Así es. Hoy en día es mejor callar y no dejar que los sueños vuelen alto delante de los compañeros de trabajo. La crisis arrecia, no hay manera de pagar las hipotecas de unas propiedades que no valen nada y el desempleo podría aumentar a la sombra de una recesión que no escampa. Es cierto. Sería mejor optar por el silencio a la hora de fantasear con días de asueto a orillas del mar o viajando por el mundo.
De siempre se ha sabido que mientras los europeos trabajan para vivir en Estados Unidos lo común es vivir para trabajar. Los oficinistas están orgullosos de comer un emparedado amarrados a sus escritorios y una buena recomendación tiene mucho que ver con la capacidad de horas extras que el empleado está dispuesto a echar.
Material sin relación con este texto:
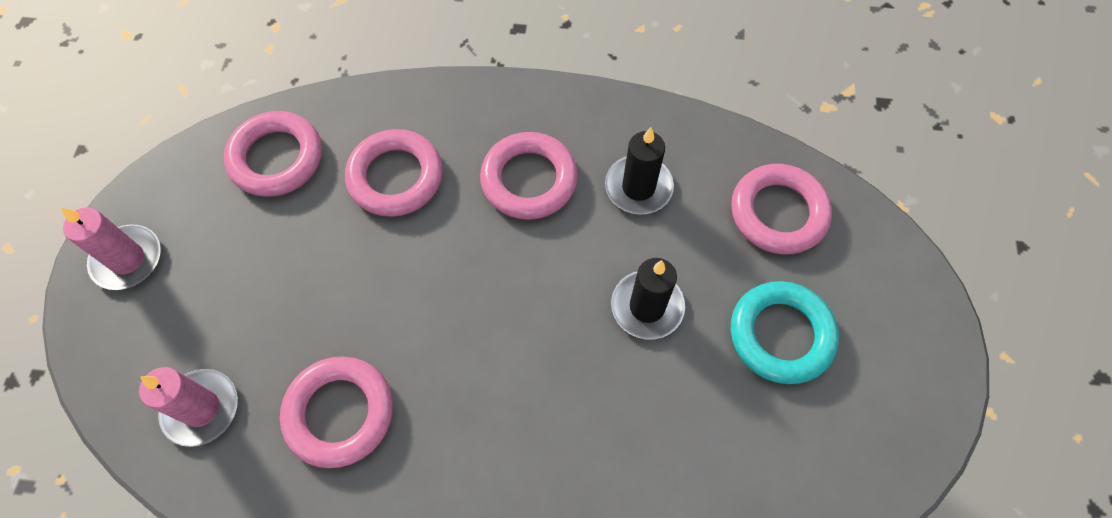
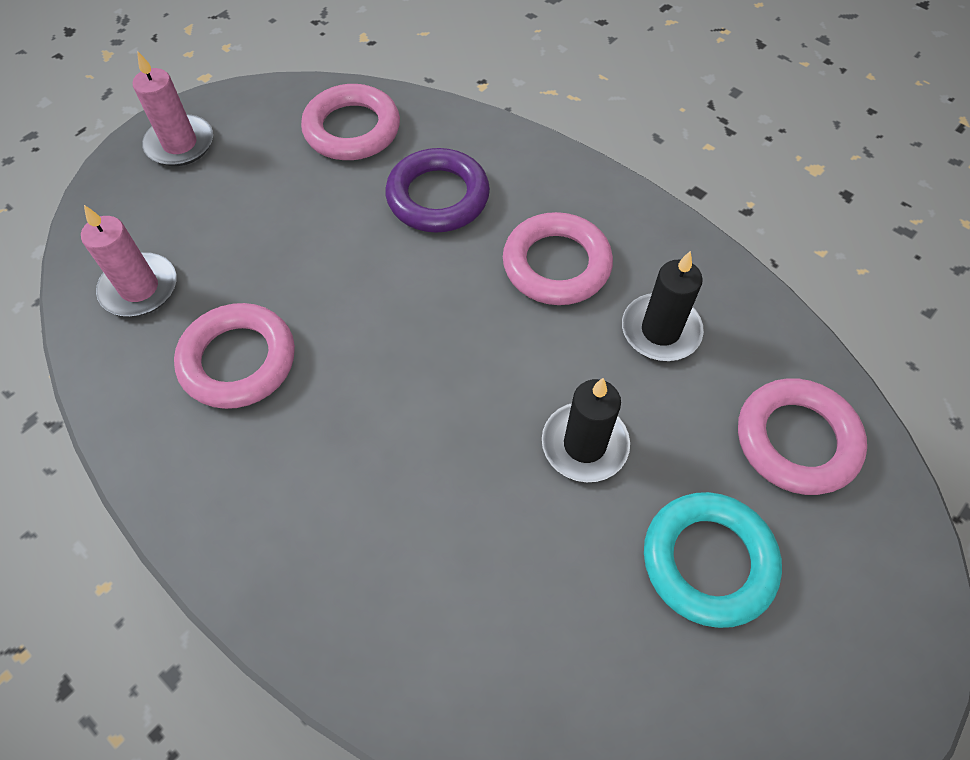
camera: 35 degrees right, 5 degrees down
(395, 177) = (438, 197): pink ring -> purple ring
Y ahora, más que nunca, con la melancolía que provoca esta precaria situación económica, los trabajadores están dispuestos a dejarse la piel para que no los confundan con elementos insurrectos propensos a las ensoñaciones.
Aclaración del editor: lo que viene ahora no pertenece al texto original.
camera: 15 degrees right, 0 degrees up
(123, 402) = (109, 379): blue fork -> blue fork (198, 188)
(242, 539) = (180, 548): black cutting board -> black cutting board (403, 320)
De acuerdo a una encuesta de la empresa StudyLogic realizada con 1.500 personas, más de la mitad de los estadounidenses no se toma todos los días de vacaciones a los que tiene derecho, y cuando por fin consigue hacerlo la mayoría permanece en constante comunicación con la oficina por medio de los diabólicos Blackberry. Un 27% de los encuestados dijo tener un máximo de 10 días libres al año y un 20% sólo cuenta con unos 3 días para descomprimir. Entretanto, los europeos continúan luchando como gato panza arriba por mantener las cuatro semanas de vacaciones que les permiten cargar las pilas y abandonarse al dolce far niente antes de reincorporarse a los rigores diarios del cubículo y las luces de neón. No sólo la dieta mediterránea es la receta de franceses, italianos y españoles para ser longevos. Está claro que los descansos más prolongados y la posibilidad de cortar con el estrés también contribuyen a una mejor calidad de vida, que no siempre se traduce en un mayor número de bienes acumulados, más sueldo o tener la dicha de ser nombrado empleado del mes.
Bien, hay temor en la fuerza laboral y al parecer cada vez hay más gente dispuesta a renunciar a la totalidad de sus días de ocio para hacer méritos ante los jefes y garantizar su puesto. Eso indica el estudio y lo refuerza una conversación que escuché en un restaurante: dos señores trajeados comían deprisa y corriendo. Uno le decía al otro, "Ni lo dudes. Contrátalo. Es el tipo de empleado que no va a estar pidiendo días libres y siempre se queda el último en el despacho. Una joya." Los dos señores encorbatados no hablaron de la experiencia o los conocimientos del candidato, sino de su infinita capacidad de sacrificio y de cómo podían doblarle el lomo sin escuchar una fastidiosa queja.
Es magnífico tener un buen trabajo y aspirar a ascender profesionalmente, pero en alguna parte del disco duro debe instalarse la tristeza definitiva si el tiempo se escurre entre pantallas de ordenadores y lápices afilados. Soñar es tener derecho a escapar sin pagar por ello con miradas condescendientes y evaluaciones roñosas. Y para que el sueño se perciba como real hay que estar rodeado de palmeras. Huido en Venecia. Asombrado en Mumbai. Dormitando en la Riviera Francesa. Saboreando una Sacher Torte en Viena. Comprando en el Duty Free del aeropuerto de Frankfurt. Enamorándote de nuevo en Bora-Bora. Feliz porque perdiste el vuelo que te llevaba de regreso a casa. Al trabajo. A la rutina.
Son malos pensamientos en tiempos malos que se deben apartar con el espanto de los despidos y recortes. Pero, al llegar vencidos a la edad de la jubilación ¿cómo se digiere el recuerdo de una vida donde apenas hubo tiempo para las aventuras que inundan los sentidos? El estudio en cuestión concluye que los estadounidenses son adictos al trabajo. Debe ser la única adicción por la que te premian. Habrá que seguir soñando por lo bajito.